YBnormal...drive a vette
YB, what did you use to cut the line, pipe cutters tool? I like what you are suggesting as time and detail to replace that cross over line is not looking attractive to me. Where can you pick up the flairing tool and the new nut? Is this something NAPA can help me with? I sure appreciate your thoughts on this one.
Best regards,
77Sleeper
YB, what did you use to cut the line, pipe cutters tool? I like what you are suggesting as time and detail to replace that cross over line is not looking attractive to me. Where can you pick up the flairing tool and the new nut? Is this something NAPA can help me with? I sure appreciate your thoughts on this one.
Best regards,
77Sleeper
Best to get a line from NAPA for now. Get one that is approxipamely the correct length. You will have to bend and fit. It will work, and you can order a correct one later if you want. It is not a good idea to use that old line and try to flare. Double flairs are tough and that line is rather rusty.
I actually had to replace the cross over line last weekend for the same reason you are facing. I did most of the tricks mentioned except for heating the fitting and the line still cracked. Since mine is a 78 and I don't plan on it ever getting close to being NCRS I replaced the line with 2 pieces and a coupling. Worked much easier. I also used the pictures in Mid-Americas catalog to see where the brackets were located, that was the hardest part of the whole line replacement.
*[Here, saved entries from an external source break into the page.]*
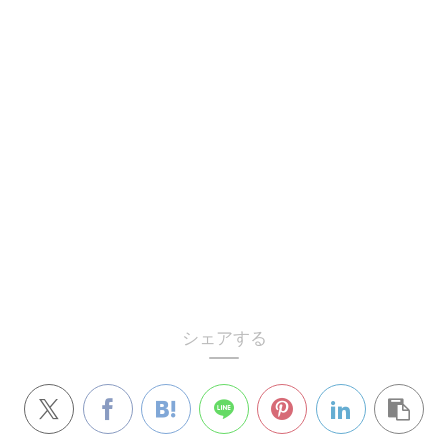
シェアする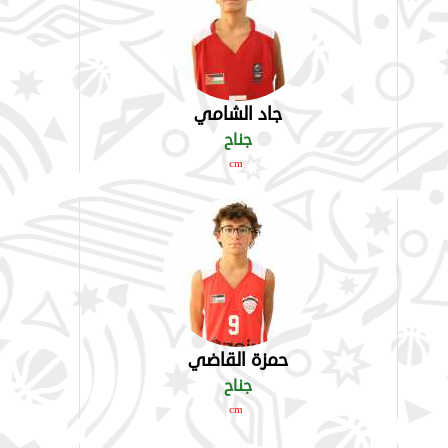
جاد الشامي
جناح
cm
حمزة القاضي
جناح
cm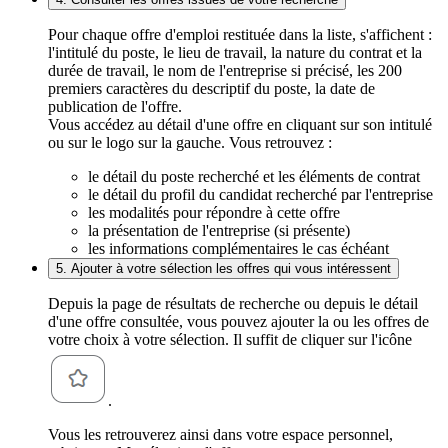
Pour chaque offre d'emploi restituée dans la liste, s'affichent :
l'intitulé du poste, le lieu de travail, la nature du contrat et la
durée de travail, le nom de l'entreprise si précisé, les 200
premiers caractères du descriptif du poste, la date de
publication de l'offre.
Vous accédez au détail d'une offre en cliquant sur son intitulé
ou sur le logo sur la gauche. Vous retrouvez :
le détail du poste recherché et les éléments de contrat
le détail du profil du candidat recherché par l'entreprise
les modalités pour répondre à cette offre
la présentation de l'entreprise (si présente)
les informations complémentaires le cas échéant
5. Ajouter à votre sélection les offres qui vous intéressent
Depuis la page de résultats de recherche ou depuis le détail
d'une offre consultée, vous pouvez ajouter la ou les offres de
votre choix à votre sélection. Il suffit de cliquer sur l'icône
.
Vous les retrouverez ainsi dans votre espace personnel,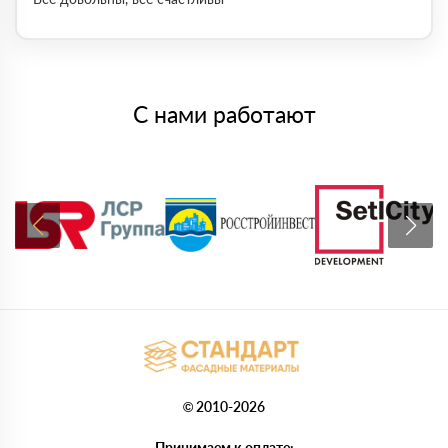
С нами работают
© 2010-2026
Принимаем к оплате: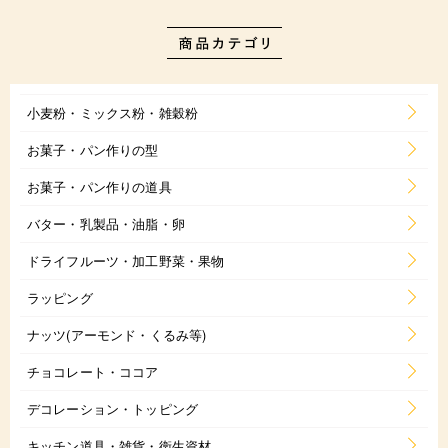
小麦粉・ミックス粉・雑穀粉
お菓子・パン作りの型
お菓子・パン作りの道具
バター・乳製品・油脂・卵
ドライフルーツ・加工野菜・果物
ラッピング
ナッツ(アーモンド・くるみ等)
チョコレート・ココア
デコレーション・トッピング
キッチン道具・雑貨・衛生資材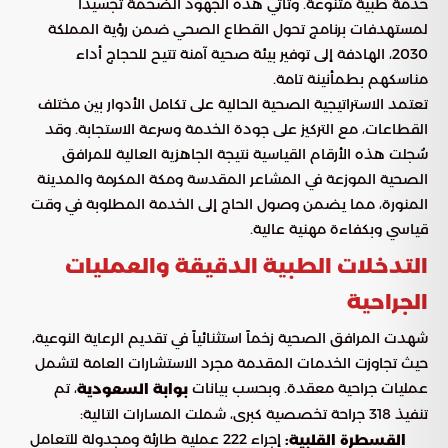
خدمة طبية متنوعة. وتأتي هذه الجهود الضخمة تجسيداً
لمستهدفات برنامج تحول القطاع الصحي ضمن رؤية المملكة
2030، الهادفة إلى توفير بيئة صحية آمنة تتيح للحجاج أداء
مناسكهم بطمأنينة تامة.
تعتمد الاستراتيجية الصحية الحالية على تكامل الأدوار بين مختلف
القطاعات، مع التركيز على جودة الخدمة وسرعة الاستجابة. وقد
سُجلت هذه الأرقام القياسية نتيجة الجاهزية العالية للمرافق
الصحية الموزعة في المشاعر المقدسة ومكة المكرمة والمدينة
المنورة، مما يضمن وصول الحاج إلى الخدمة المطلوبة في وقت
قياسي وبكفاءة مهنية عالية.
التدخلات الطبية الدقيقة والعمليات
الجراحية
شهدت المرافق الصحية زخماً استثنائياً في تقديم الرعاية النوعية،
حيث تجاوزت الخدمات المقدمة مجرد الاستشارات العامة لتشمل
عمليات جراحية معقدة. وبحسب بيانات
، تم
بوابة السعودية
تنفيذ 318 جراحة تخصصية كبرى، شملت المسارات التالية:
إجراء 222 عملية طارئة ومجدولة للتعامل
القسطرة القلبية: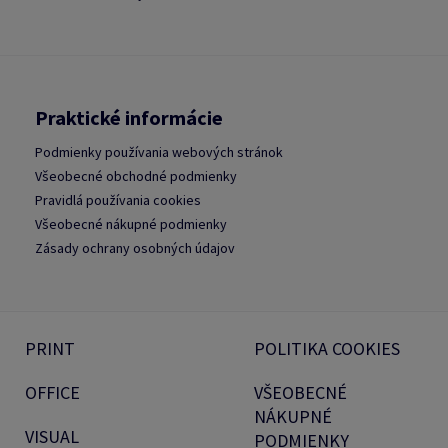
Praktické informácie
Podmienky používania webových stránok
Všeobecné obchodné podmienky
Pravidlá používania cookies
Všeobecné nákupné podmienky
Zásady ochrany osobných údajov
PRINT
POLITIKA COOKIES
OFFICE
VŠEOBECNÉ
NÁKUPNÉ
VISUAL
PODMIENKY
Good luck and hope you have plenty of band-aids for you knuckles.
I actually had to replace the cross over line last weekend for the same reason you are facing. I did most of the tricks mentioned except for heating the fitting and the line still cracked. Since mine is a 78 and I don't plan on it ever getting close to being NCRS I replaced the line with 2 pieces and a coupling. Worked much easier. I also used the pictures in Mid-Americas catalog to see where the brackets were located, that was the hardest part of the whole line replacement. Good luck and hope you have plenty of band-aids for you knuckles.
Thank you for the Mid America tip as well, most helpful.
As for band-aids, not a problem, I work for Johnson & Johnson, the band-aid people, I got band-aids out the wazoooooooo.
I particularly like the stretch finger and knuckle band-aids, they are life savers for a knuckle buster like me.